6 Moreover, in Irving, the parents died only a few months after the escheat law was passed, see 481 U.S. at 709, and they therefore had relatively little time to rearrange their affairs in response to the law (assuming they were even aware of it) or to file a lawsuit challenging its constitutionality. See also id. at 728, 732-734 (Stevens, J., concurring in the judgment).
7 As the petition observes (at 16), moreover, reversal of the court of appeals' judgment on the same variety of grounds that led to this Court's affirmance of the judgment of the court of appeals in Miller would not finally resolve the question whether Section 1409(a) deprives citizen fathers of their right to equal protection of the laws.

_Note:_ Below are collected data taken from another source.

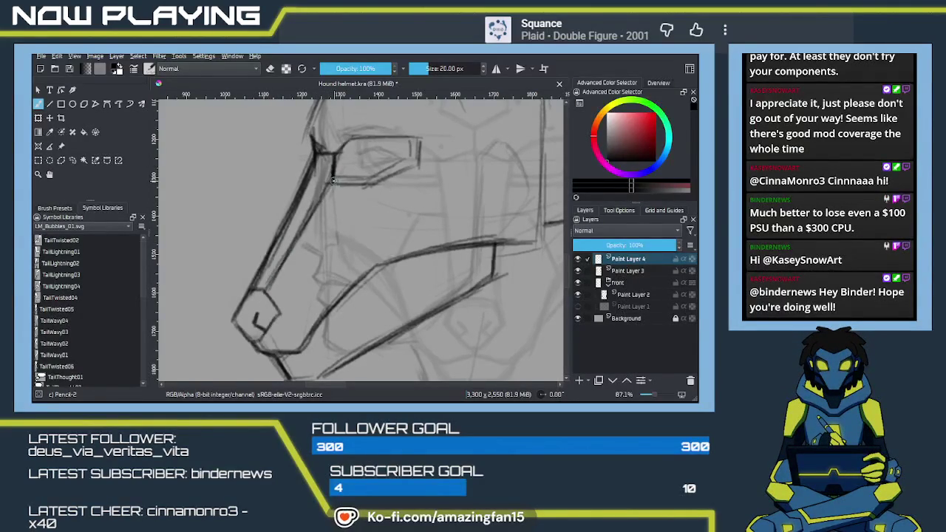
mouse_move(318, 206)
mouse_down()
mouse_move(337, 195)
mouse_move(284, 275)
mouse_move(286, 266)
mouse_move(267, 278)
mouse_up()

8 As our response to the petition in Nguyen explains (at 8 n.4), if the Court finds 8 U.S.C. 1409(a) to be unconstitutional, it will need to decide a remedial question presented but not resolved in Miller-i.e., whether a court has power to declare petitioner Nguyen to be a citizen of the United States despite the absence of a statute conferring citizenship. Compare Miller, 523 U.S. at 452-459 (Scalia, J., concurring in the judgment) (concluding that a court lacks the power to confer citizenship on a foreign-born individual in the absence of a statute that provides for citizenship, even as a remedy for a constitutional infirmity in the citizenship statute itself), with id. at 445 n.26 (opinion of Stevens, J.) (noting but not reaching remedial issue); id. at 451 (O'Connor, J., concurring in the judgment) (citing Justice Scalia's opinion and acknowledging the "potential problems with fashioning a remedy"); id. at 488-490 (Breyer, J., dissenting) (concluding that the Court may appropriately declare the plaintiff to be a citizen). See also INS v. Pangilinan, 486 U.S. 875, 885 (1988) (where Congress has set specific statutory limits on a provision for naturalization, "[n]either by application of the doctrine of estoppel, nor by invocation of equitable powers, nor by any other means does a court have the power to confer citizenship in violation of [those] limitations"). That remedial issue, however, will presumably be implicated by every constitutional challenge to Section 1409(a).